The next day, the UCC published a rebuttal devotional, an oxymoron if there ever was one. In it, the Rev. Chris Davies – the curator of the brilliant Queer Clergy Trading Cards – offers an intersectional affirmation of polyamory without ever actually using the word. Turning Fitzgerald’s own conceit upside down, she writes, “God says NO to the unchecked assumption that the only way to make family is with two people and small children, when people are finding love in ethical, and creative ways all over the place.”

I admit that much of what I know about polyamory came from a single article by Olga Khazan in The Atlantic. Shortly after I read it I made the mistake of casually bringing it up in a conversation with some other moms during toddler tennis lessons; only after the wildly awkward pause that followed did I realize that polyamory is most definitely not on the list of socially acceptable topics for conversation in my small town.

Khazan, who found it needful to clarify in “Multiple Lovers, No Jealousy” that she herself is not a polyamorist, tries to give the subculture a fair hearing. She lets polyamorists speak for themselves. She places the practice in context of ever-changing social norms around sex and marriage. She weighs research that tentatively acknowledges that non-monogamous relationships can be quite healthy – some suggest even healthier than monogamous relationships. Jealousy, for instance, tends not to be an issue in polyamorous relationships. Likewise, lovers tend to trust one another more readily in open marriages. There is no need to sneak around if your partner expects you to be sexually active with more than one person. People are more likely to use protection when engaged in permissible trysts.

Khazan addresses the strong taboo against polyamory, pointing to psychological reasons why people in a monogamy-affirming culture would affirm monogamy themselves. “The process of adhering to social rules and punishing rule violators tickles the reward circuits of our brains,” she writes. “Some studies suggest that each time you think to yourself that polyamory is icky, an oxytocin molecule gets its wings.”

I suspect I’ve given wings to a heavenly host of oxytocin molecules. It would be an understatement to say that I am ambivalent about polyamory.

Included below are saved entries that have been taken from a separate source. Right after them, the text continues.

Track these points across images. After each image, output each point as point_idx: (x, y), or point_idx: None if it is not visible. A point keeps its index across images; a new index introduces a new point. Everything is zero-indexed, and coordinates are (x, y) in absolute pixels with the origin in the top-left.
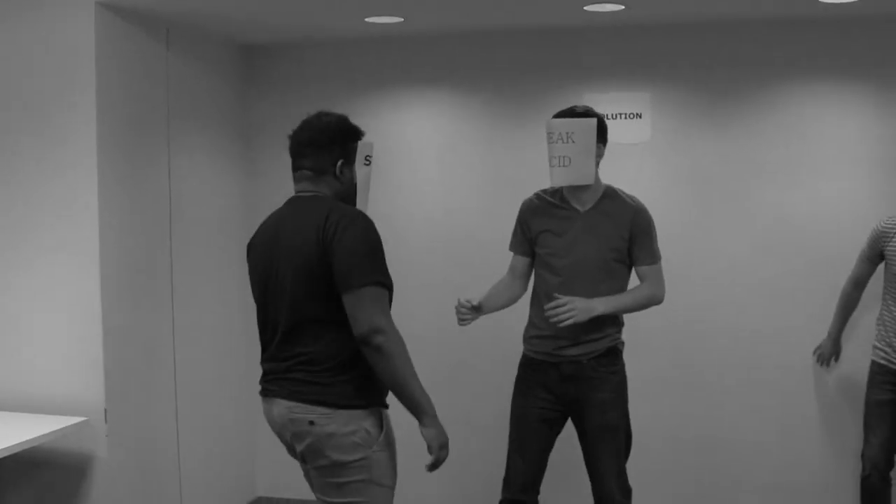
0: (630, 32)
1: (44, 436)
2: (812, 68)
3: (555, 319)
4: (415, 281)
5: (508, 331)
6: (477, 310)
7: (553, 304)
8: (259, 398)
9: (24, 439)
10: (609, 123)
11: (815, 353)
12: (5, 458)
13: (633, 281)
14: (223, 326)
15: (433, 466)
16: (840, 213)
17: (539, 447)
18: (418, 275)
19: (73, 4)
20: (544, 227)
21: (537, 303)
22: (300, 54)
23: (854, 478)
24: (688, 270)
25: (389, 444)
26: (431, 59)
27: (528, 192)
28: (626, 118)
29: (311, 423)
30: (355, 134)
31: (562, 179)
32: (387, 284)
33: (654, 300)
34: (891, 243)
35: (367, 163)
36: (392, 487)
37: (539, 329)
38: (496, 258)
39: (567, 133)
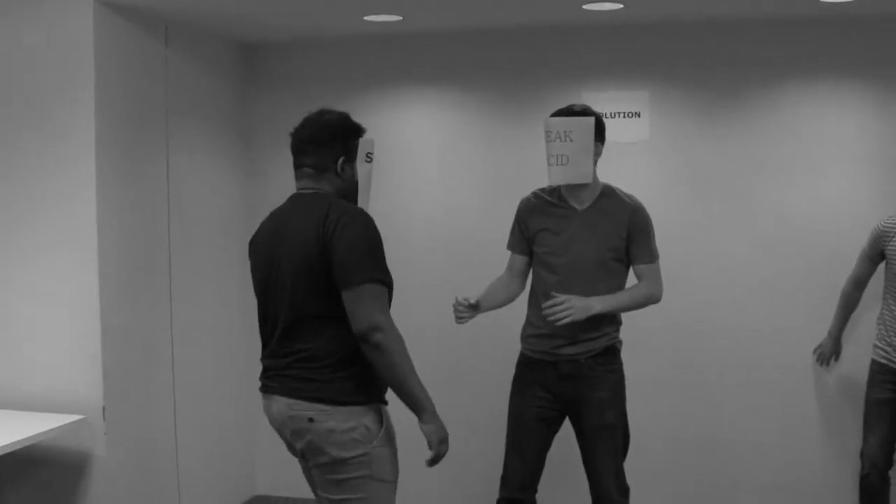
0: (629, 31)
1: (42, 434)
2: (811, 67)
3: (552, 318)
4: (414, 280)
5: (507, 330)
6: (474, 308)
7: (550, 302)
8: (258, 396)
9: (22, 437)
10: (607, 122)
11: (815, 352)
12: (3, 455)
13: (632, 280)
14: (222, 324)
15: (433, 461)
16: (840, 212)
17: (537, 446)
18: (417, 273)
19: (73, 1)
20: (542, 225)
21: (535, 302)
22: (299, 52)
23: (854, 477)
24: (687, 270)
25: (390, 440)
26: (430, 58)
27: (527, 190)
28: (624, 117)
29: (311, 419)
30: (356, 131)
31: (560, 178)
32: (386, 282)
33: (652, 299)
34: (891, 242)
35: (369, 160)
36: (394, 483)
37: (537, 328)
38: (495, 257)
39: (565, 132)
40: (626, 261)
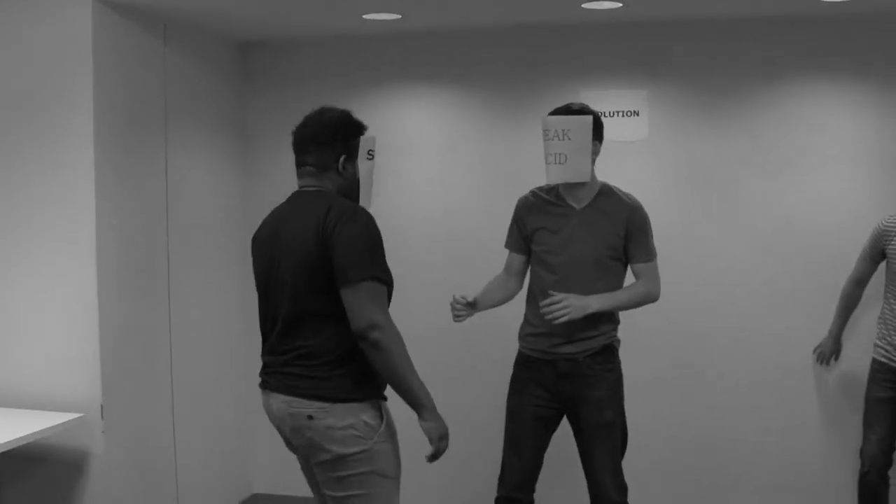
0: (628, 30)
1: (40, 432)
2: (811, 66)
3: (550, 316)
4: (413, 280)
5: (506, 329)
6: (472, 306)
7: (548, 301)
8: (256, 394)
9: (20, 435)
10: (606, 121)
11: (815, 351)
12: (2, 454)
13: (629, 278)
14: (220, 322)
15: (433, 457)
16: (840, 211)
17: (534, 445)
18: (416, 273)
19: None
20: (540, 224)
21: (533, 300)
22: (298, 51)
23: (854, 477)
24: (687, 269)
25: (391, 436)
26: (429, 57)
27: (527, 189)
28: (623, 116)
29: (310, 417)
30: (357, 129)
31: (557, 177)
32: (385, 280)
33: (650, 298)
34: (892, 242)
35: (370, 157)
36: (397, 478)
37: (535, 327)
38: (495, 256)
39: (563, 130)
40: (624, 259)
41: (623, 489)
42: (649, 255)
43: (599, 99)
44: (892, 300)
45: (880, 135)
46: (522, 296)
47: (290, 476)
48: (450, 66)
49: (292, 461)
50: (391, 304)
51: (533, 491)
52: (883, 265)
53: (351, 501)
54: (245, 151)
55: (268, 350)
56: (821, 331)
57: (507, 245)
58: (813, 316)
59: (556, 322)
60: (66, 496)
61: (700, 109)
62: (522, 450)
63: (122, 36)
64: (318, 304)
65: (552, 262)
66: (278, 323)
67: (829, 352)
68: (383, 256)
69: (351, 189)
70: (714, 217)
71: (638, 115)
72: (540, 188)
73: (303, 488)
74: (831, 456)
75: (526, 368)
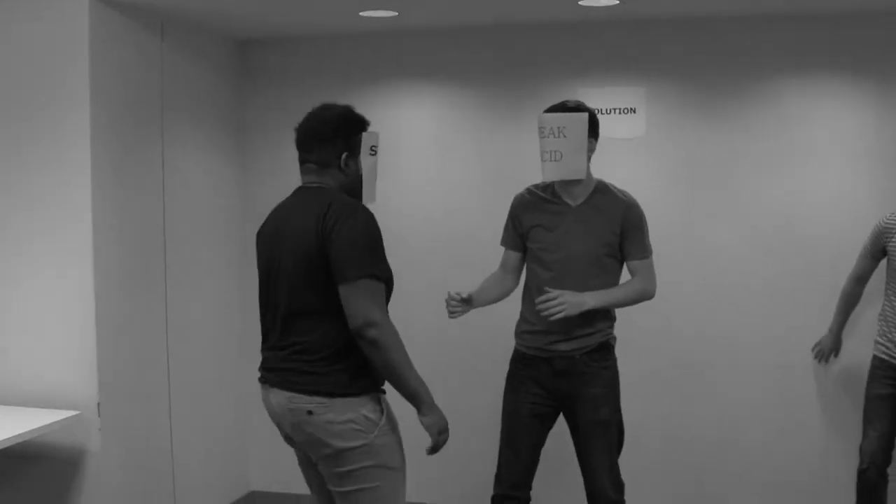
0: (625, 27)
1: (37, 430)
2: (809, 63)
3: (546, 313)
4: (410, 278)
5: (502, 327)
6: (467, 302)
7: (543, 297)
8: (254, 392)
9: (16, 433)
10: (603, 118)
11: (814, 349)
12: None
13: (626, 276)
14: (217, 320)
15: (433, 450)
16: (839, 210)
17: (531, 442)
18: (414, 271)
19: None
20: (536, 221)
21: (529, 298)
22: (295, 48)
23: (854, 477)
24: (685, 268)
25: (393, 428)
26: (426, 54)
27: (523, 186)
28: (620, 113)
29: (310, 412)
30: (360, 125)
31: (553, 174)
32: (383, 278)
33: (646, 295)
34: (893, 239)
35: (373, 153)
36: (402, 469)
37: (531, 324)
38: (493, 255)
39: (558, 128)
40: (620, 257)
41: (620, 487)
42: (645, 252)
43: (597, 96)
44: (892, 297)
45: (880, 133)
46: (519, 293)
47: (287, 473)
48: (447, 64)
49: (290, 459)
50: (391, 302)
51: (529, 488)
52: (883, 262)
53: (358, 495)
54: (243, 149)
55: (267, 345)
56: (821, 329)
57: (503, 242)
58: (813, 315)
59: (552, 319)
60: (62, 494)
61: (698, 107)
62: (519, 447)
63: (120, 33)
64: (317, 300)
65: (548, 259)
66: (278, 318)
67: (829, 349)
68: (383, 254)
69: (353, 185)
70: (712, 215)
71: (635, 112)
72: (536, 185)
73: (300, 486)
74: (831, 455)
75: (522, 366)
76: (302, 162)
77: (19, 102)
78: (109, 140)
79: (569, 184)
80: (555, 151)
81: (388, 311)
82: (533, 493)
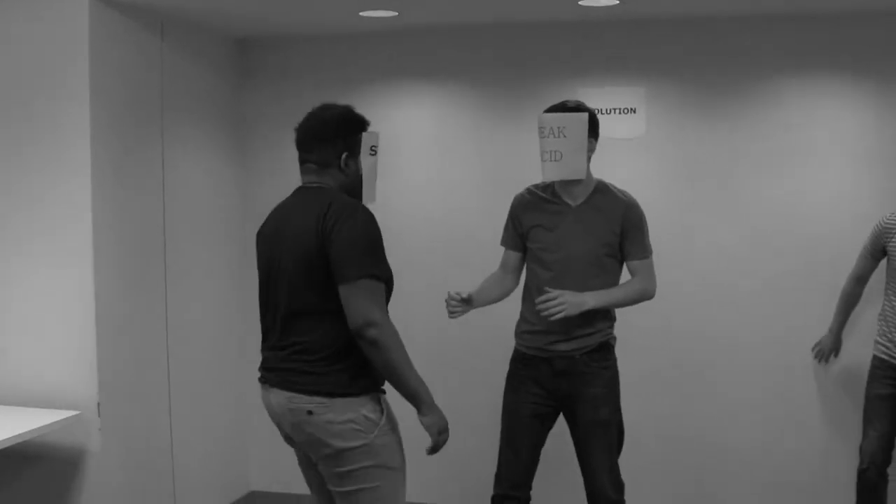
0: (625, 27)
1: (36, 430)
2: (809, 63)
3: (545, 313)
4: (411, 279)
5: (503, 327)
6: (467, 302)
7: (543, 297)
8: (253, 391)
9: (16, 433)
10: (603, 118)
11: (814, 348)
12: None
13: (626, 276)
14: (217, 320)
15: (433, 450)
16: (840, 210)
17: (531, 442)
18: (414, 271)
19: None
20: (536, 221)
21: (529, 298)
22: (294, 48)
23: (854, 477)
24: (685, 268)
25: (393, 428)
26: (426, 54)
27: (523, 186)
28: (620, 113)
29: (310, 412)
30: (359, 125)
31: (553, 174)
32: (383, 278)
33: (646, 295)
34: (893, 239)
35: (373, 153)
36: (402, 469)
37: (531, 324)
38: (493, 255)
39: (558, 128)
40: (620, 257)
41: (620, 487)
42: (645, 252)
43: (597, 96)
44: (892, 297)
45: (880, 133)
46: (518, 293)
47: (287, 473)
48: (447, 64)
49: (290, 459)
50: (391, 302)
51: (529, 488)
52: (884, 262)
53: (358, 496)
54: (242, 148)
55: (267, 345)
56: (821, 329)
57: (503, 242)
58: (813, 315)
59: (552, 318)
60: (62, 494)
61: (698, 107)
62: (519, 447)
63: (120, 33)
64: (317, 300)
65: (548, 259)
66: (278, 318)
67: (829, 349)
68: (383, 254)
69: (354, 185)
70: (712, 215)
71: (635, 112)
72: (536, 185)
73: (300, 486)
74: (831, 455)
75: (522, 366)
76: (302, 162)
77: (19, 102)
78: (109, 140)
79: (569, 184)
80: (555, 151)
81: (388, 311)
82: (533, 493)
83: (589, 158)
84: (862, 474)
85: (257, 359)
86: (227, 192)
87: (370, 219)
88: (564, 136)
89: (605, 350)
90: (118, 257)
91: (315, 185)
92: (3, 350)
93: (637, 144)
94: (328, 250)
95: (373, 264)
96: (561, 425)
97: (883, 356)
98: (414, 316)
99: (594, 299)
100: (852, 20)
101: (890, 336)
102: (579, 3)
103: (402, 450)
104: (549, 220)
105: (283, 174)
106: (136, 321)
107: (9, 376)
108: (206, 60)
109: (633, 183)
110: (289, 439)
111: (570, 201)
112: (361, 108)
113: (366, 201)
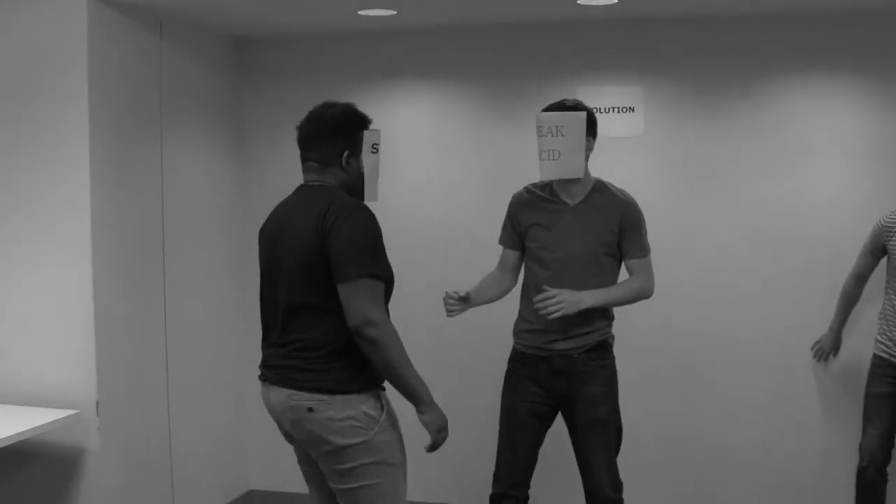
0: (623, 26)
1: (35, 428)
2: (809, 62)
3: (543, 312)
4: (411, 279)
5: (504, 327)
6: (465, 301)
7: (542, 296)
8: (252, 390)
9: (14, 432)
10: (602, 117)
11: (813, 347)
12: None
13: (624, 275)
14: (216, 319)
15: (432, 448)
16: (839, 210)
17: (529, 441)
18: (414, 271)
19: None
20: (534, 220)
21: (527, 297)
22: (293, 47)
23: (854, 476)
24: (685, 268)
25: (393, 425)
26: (424, 53)
27: (522, 185)
28: (619, 112)
29: (310, 409)
30: (361, 123)
31: (551, 173)
32: (382, 277)
33: (644, 294)
34: (893, 238)
35: (375, 151)
36: (403, 466)
37: (529, 323)
38: (493, 255)
39: (556, 126)
40: (618, 255)
41: (618, 485)
42: (643, 251)
43: (595, 95)
44: (892, 296)
45: (880, 133)
46: (517, 292)
47: (286, 472)
48: (446, 63)
49: (289, 457)
50: (391, 301)
51: (528, 487)
52: (884, 261)
53: (359, 492)
54: (241, 147)
55: (268, 342)
56: (821, 329)
57: (501, 241)
58: (813, 314)
59: (550, 317)
60: (61, 493)
61: (697, 106)
62: (517, 446)
63: (119, 31)
64: (317, 298)
65: (546, 258)
66: (278, 315)
67: (829, 348)
68: (383, 253)
69: (355, 184)
70: (712, 215)
71: (634, 111)
72: (534, 184)
73: (299, 484)
74: (831, 454)
75: (520, 365)
76: (304, 160)
77: (18, 101)
78: (108, 139)
79: (567, 182)
80: (553, 150)
81: (387, 311)
82: (531, 491)
83: (587, 157)
84: (862, 473)
85: (256, 358)
86: (227, 191)
87: (370, 218)
88: (562, 135)
89: (604, 349)
90: (117, 256)
91: (317, 183)
92: (2, 349)
93: (636, 143)
94: (328, 249)
95: (372, 264)
96: (559, 424)
97: (883, 355)
98: (414, 316)
99: (592, 298)
100: (852, 20)
101: (890, 335)
102: (578, 2)
103: (402, 446)
104: (547, 219)
105: (282, 173)
106: (135, 320)
107: (7, 375)
108: (206, 60)
109: (632, 182)
110: (289, 437)
111: (568, 200)
112: (361, 108)
113: (367, 200)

The few polyamorous relationships with which I have more than a passing familiarity haven’t ended well. A friend-of-a-friend’s experiment with an open marriage went horribly awry; it was all fun and games at first, but the admission of others into their marital bed ended up giving them nothing but heartache and herpes. Their marriage ended in a traumatic divorce. It would be wholesale logical fallacy of vividness to presume stories such as this are the norm, but I nevertheless suspect that they are more than merely the exception.